GOAL OF THE EXERCISE -
In the passage about the Duncan Bay preserve, swap "asset" for "resource" and write out the part that begins at the words "While LTC has" and stops after "Trail Town designation.".

While LTC has protected more than 60,000 acres of land across its five-county service area, the creation of community nature preserves has been an emphasis in recent years, including Duncan Bay Nature Preserve, established in 2017 and located within walking distance of downtown Cheboygan. With a new trail completed in 2019, the preserve has become an incredible community asset that has helped the City of Cheboygan apply for, and recently receive, Pure Michigan Trail Town designation.
“As our land conservation success grew, so did our need to be good stewards and our commitment to the communities we serve,” says current Executive Director Kieran Fleming. “Duncan Bay is a great partnership project with the City of Cheboygan that includes a wonderful new trail and Lake Huron overlook at a location that was previously inaccessible. It perfectly complements Cheboygan’s new designation as a Michigan Trails Town.”

GIVEN DATA -
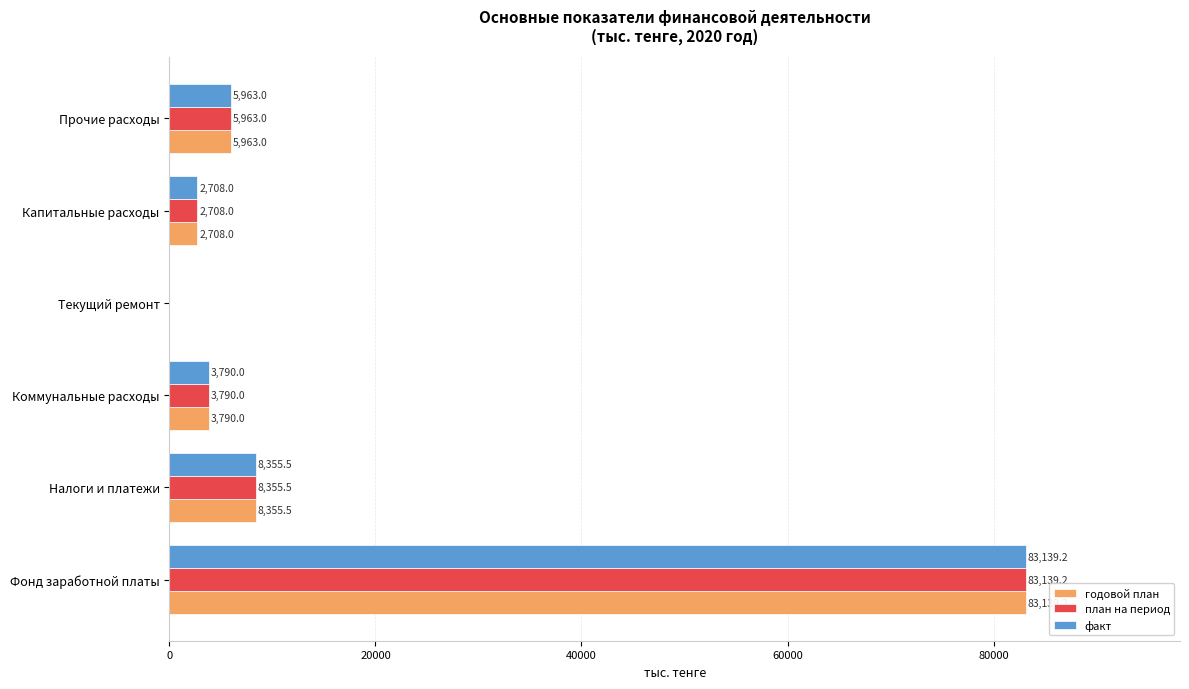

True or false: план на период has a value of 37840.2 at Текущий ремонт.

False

EXERCISE OUTPUT -
While LTC has protected more than 60,000 acres of land across its five-county service area, the creation of community nature preserves has been an emphasis in recent years, including Duncan Bay Nature Preserve, established in 2017 and located within walking distance of downtown Cheboygan. With a new trail completed in 2019, the preserve has become an incredible community resource that has helped the City of Cheboygan apply for, and recently receive, Pure Michigan Trail Town designation.